Founded in 1871 as the Cumberland Valley State Normal School, Shippensburg University is a member of Pennsylvania’s State System of Higher Education and school of choice to more than 7,000 students. While most are Pennsylvania residents, Ship has also attracted students from 15 nations and 20 other states.
Luis Melara has a B.S in Applied Mathematics with a Specialization in Computing from the University of California, Los Angeles and a M.A./Ph.D. in Computational and Applied Mathematics from Rice University. He completed a National Research Council Postdoctoral Fellowship at the National Institute of Standards & Technology. He joined the Ship Math Department in the Fall 2008. He has been the recipient of grants from the National Security Agency, National Science Foundation and Mathematical Association of America. In addition, he has been a faculty advisor in the Research Experience for Undergraduates Summer Program hosted by the Mathematical & Theoretical Biology Institute at Arizona State University from 2011-2013 and loves to engage on undergraduate research projects with Ship students. He is an active member of the Society of Industrial and Applied Mathematics (SIAM), a Life Member of the Society for Advancement of Hispanics/Chicanos and Native Americans in Science and a member of the Shippensburg University Chapter of Kappa Mu Epsilon Math Honor Society. Since January 2015, Dr. Melara is the Editor-in-Chief of the SIAM Undergraduate Research Online. In the Spring 2016, Dr. Melara will be a Fulbright-Nehru Scholar at the Indian Institute of Technology Bhubaneswar.

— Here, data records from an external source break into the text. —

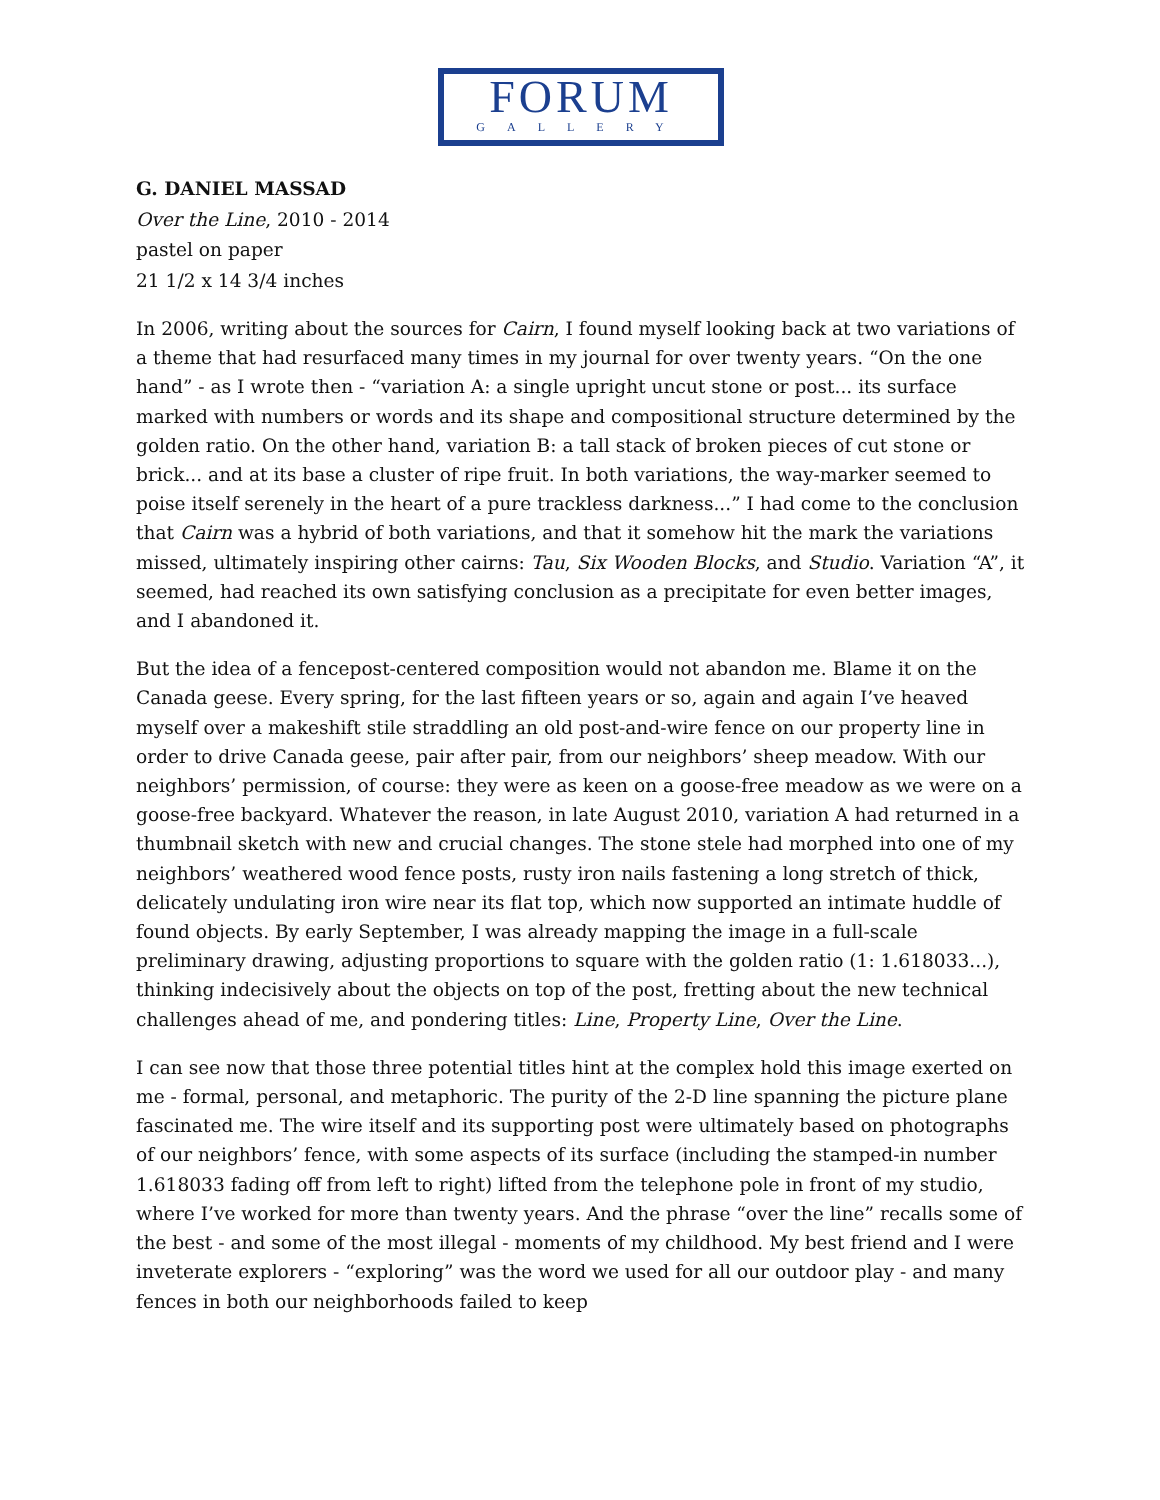FORUM
GALLERY
G. DANIEL MASSAD
Over the Line, 2010 - 2014
pastel on paper
21 1/2 x 14 3/4 inches
In 2006, writing about the sources for Cairn, I found myself looking back at two variations of a theme that had resurfaced many times in my journal for over twenty years. “On the one hand” - as I wrote then - “variation A: a single upright uncut stone or post... its surface marked with numbers or words and its shape and compositional structure determined by the golden ratio. On the other hand, variation B: a tall stack of broken pieces of cut stone or brick... and at its base a cluster of ripe fruit. In both variations, the way-marker seemed to poise itself serenely in the heart of a pure trackless darkness...” I had come to the conclusion that Cairn was a hybrid of both variations, and that it somehow hit the mark the variations missed, ultimately inspiring other cairns: Tau, Six Wooden Blocks, and Studio. Variation “A”, it seemed, had reached its own satisfying conclusion as a precipitate for even better images, and I abandoned it.
But the idea of a fencepost-centered composition would not abandon me. Blame it on the Canada geese. Every spring, for the last fifteen years or so, again and again I’ve heaved myself over a makeshift stile straddling an old post-and-wire fence on our property line in order to drive Canada geese, pair after pair, from our neighbors’ sheep meadow. With our neighbors’ permission, of course: they were as keen on a goose-free meadow as we were on a goose-free backyard. Whatever the reason, in late August 2010, variation A had returned in a thumbnail sketch with new and crucial changes. The stone stele had morphed into one of my neighbors’ weathered wood fence posts, rusty iron nails fastening a long stretch of thick, delicately undulating iron wire near its flat top, which now supported an intimate huddle of found objects. By early September, I was already mapping the image in a full-scale preliminary drawing, adjusting proportions to square with the golden ratio (1: 1.618033...), thinking indecisively about the objects on top of the post, fretting about the new technical challenges ahead of me, and pondering titles: Line, Property Line, Over the Line.
I can see now that those three potential titles hint at the complex hold this image exerted on me - formal, personal, and metaphoric. The purity of the 2-D line spanning the picture plane fascinated me. The wire itself and its supporting post were ultimately based on photographs of our neighbors’ fence, with some aspects of its surface (including the stamped-in number 1.618033 fading off from left to right) lifted from the telephone pole in front of my studio, where I’ve worked for more than twenty years. And the phrase “over the line” recalls some of the best - and some of the most illegal - moments of my childhood. My best friend and I were inveterate explorers - “exploring” was the word we used for all our outdoor play - and many fences in both our neighborhoods failed to keep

According to this report in The Slate Online, Associate professor of mathematics Luis Melara spent his Thursday night teaching students about his experience in IIT bhubaneswar.
During the spring 2016 semester, Melara could be found instructing linear algebra to freshmen engineering students at the prestigious Bhubaneswar campus of the Indian Institutes of Technology (ITT) through the Fulbright-Nehru Fellowship, named after India’s first prime minister. He noted that with an acceptance rate of about 0.5 percent, it is more than 12 times more difficult to get into than Harvard. One notable product of the IIT system is the current chief executive officer of Google, Sundar Pichai.
Melara was particularly interested in the Indian Fulbright program, which was jointly funded by the United States and host nation governments, because many of his colleagues in mathematics and related fields were from India.
“I was curious about why they have such a strong math background,” Melara said. He wanted to bring back a new perspective for his own students here in the U.S.
Not only has Melara internalized a new view for teaching his own courses, he shares many of the lessons he learned in speeches like those from Thursday night. The presentation was less technical in nature than his traditional class and dealt primarily with amusing anecdotes of the culture differences, some of which proved to be a barrier in the classroom.
Despite the fact that higher education in India is in English, Melara recounted two specific instances where he thought he and his students had found two different solutions to a math problem when they were actually saying the same thing in different words and gestures.
“Where we would say ‘one-half,’ they said ‘one by two,’” Melara said.
He also shared how different some things could be while others almost mirrored life in the U.S. For example, although India may still be under the influence of its caste system, which divides society into hereditarily-based classes, he shared that only 15 of his 160 students were female — a number that is eerily similar to female underrepresentation in engineering disciplines in the U.S. and nearly identical to the percentage of female engineering students in the United Kingdom only a decade ago.